Bell’s Yard contained: “very old, broken-down tenements, six storeys high, but only five could be used because there was no roof....In one of these (were) a husband, wife and seven children living in one room with the ceiling sagging and discoloured from the weight of the pigeon droppings.

“There were thirty or forty of these one-roomed hovels....On the other side of the narrow street, right opposite, were earth closets, one for every five families, and one tap served the lot.

“Mr Taylor said to me, ‘You are very plucky to tackle this Mrs Robson....Did you notice most of them were clean, but I’ll bet they fight a losing battle against vermin’.”

Then and later, if pupils from King Edward’s or the Girls’ High School took a shortcut through Bell’s Yard, they put their heads down and ran.

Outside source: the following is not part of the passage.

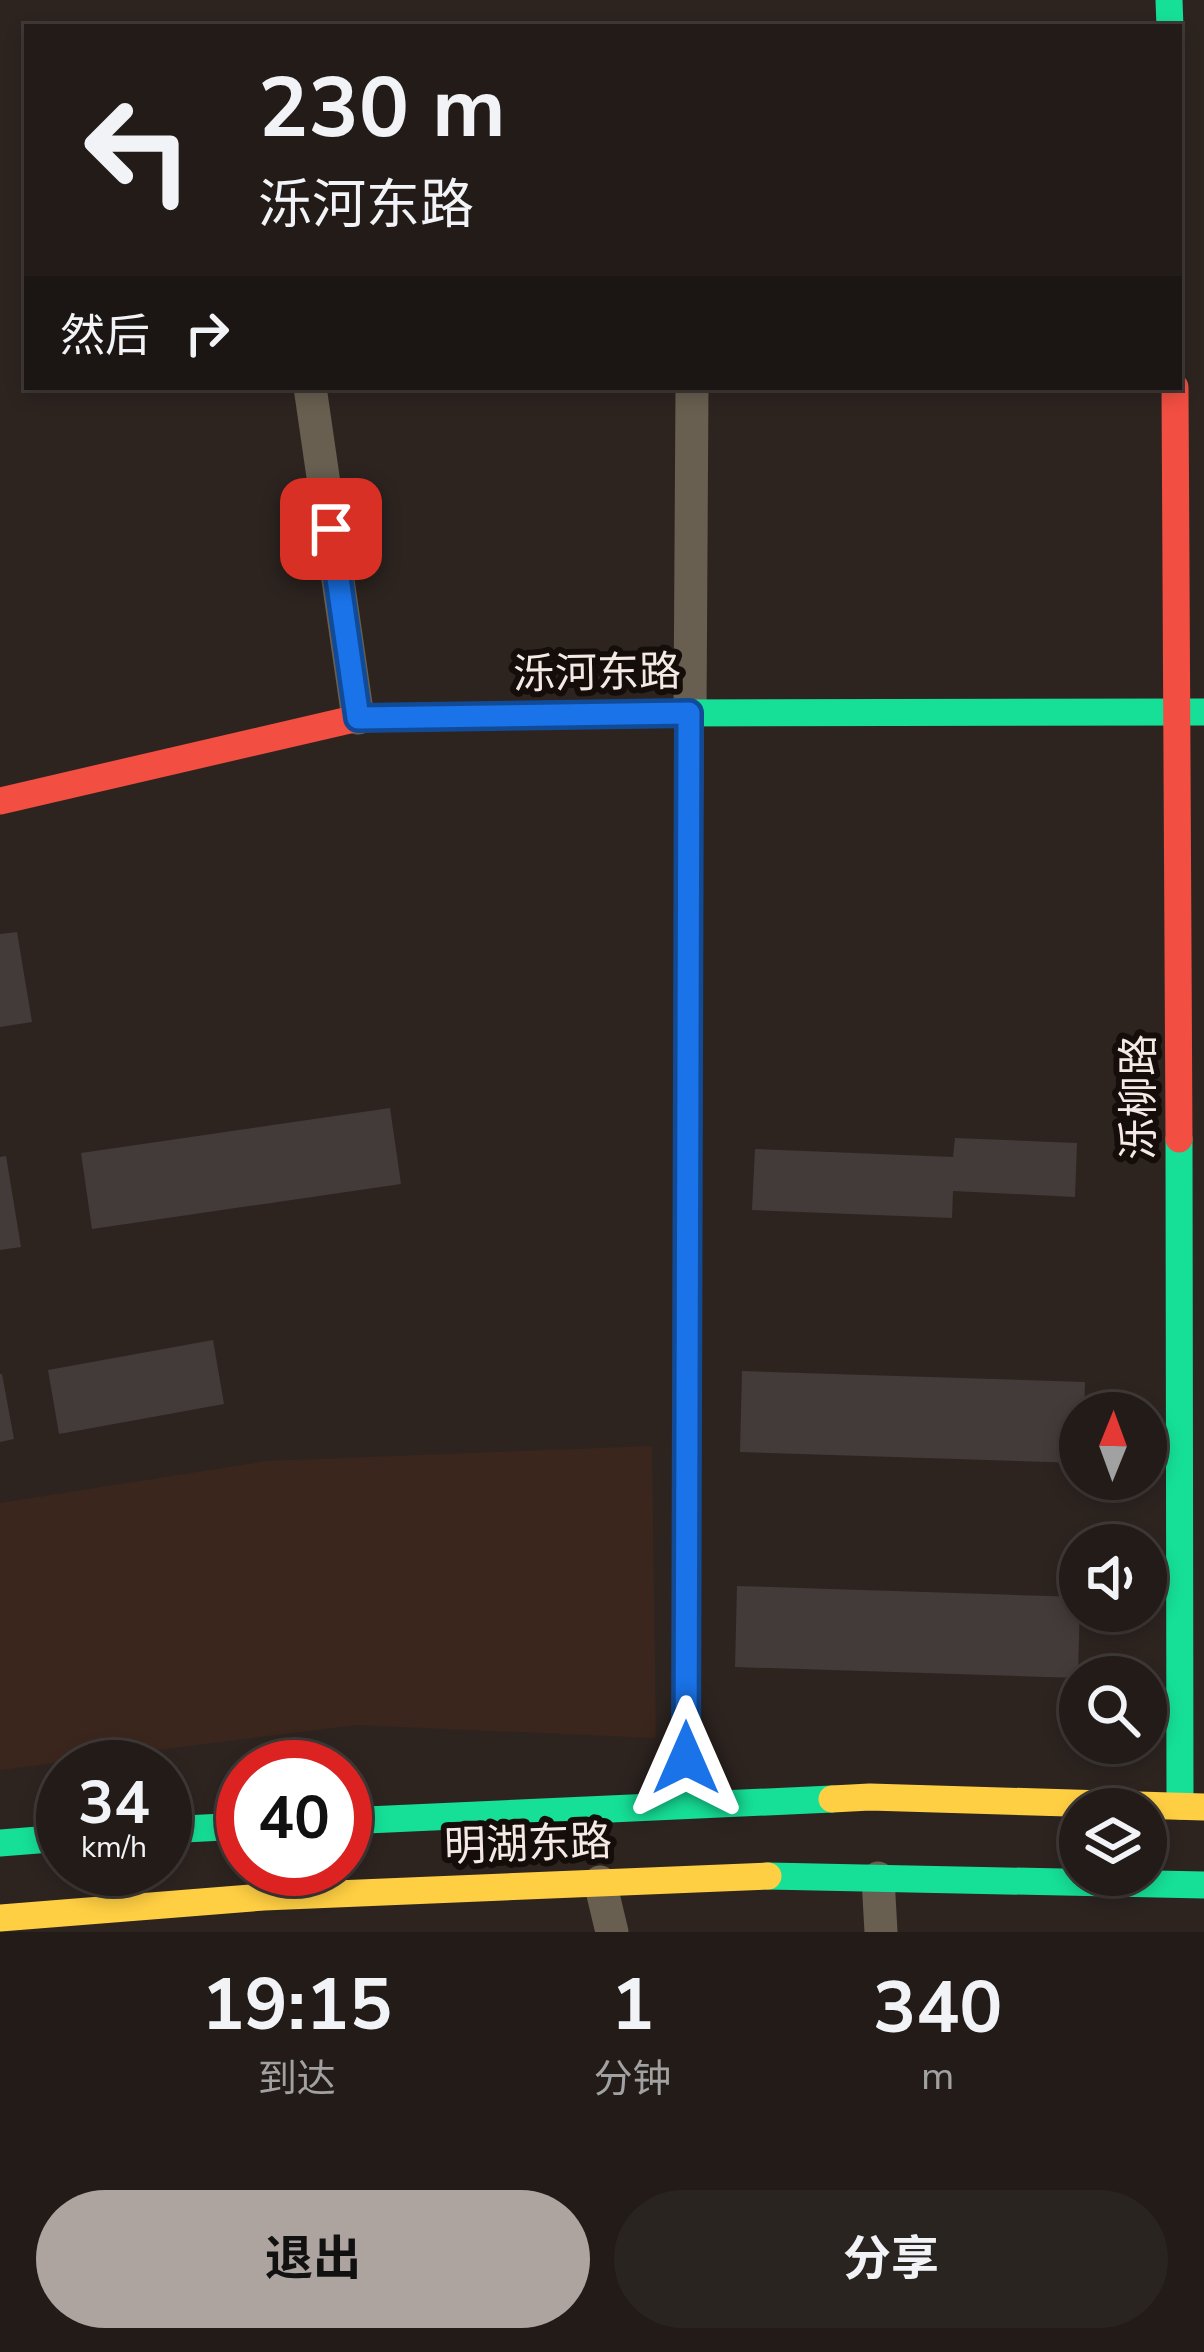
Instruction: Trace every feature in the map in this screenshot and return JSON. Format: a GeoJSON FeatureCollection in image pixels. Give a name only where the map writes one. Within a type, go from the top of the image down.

When the area was redeveloped as the Back Riggs Shopping Centre, the name of Bell’s Yard was dropped, you might even say suppressed. The only survivals were the carriage arch on Bridge Street and the Comrades Club. It stood where Waterstones is now, and Waterstones’ shop front marks pretty closely the old building line of Bell’s Yard.

During the planning of Back Riggs, a consultant’s report said that shops higher up Newgate Street would tend to close, and this happened. Even so, with its Co-op store, tax office, health food shop and cafe, Back Riggs, presented no threat to the shops further down Newgate Street, but this changed radically when the new Sanderson Arcade opened, with its High Street names and glamorous shops.

What a transformation. What was once a medieval back yard, and then an appalling Victorian slum, is now where everybody wants to go, and Newgate Street is in a slow decline.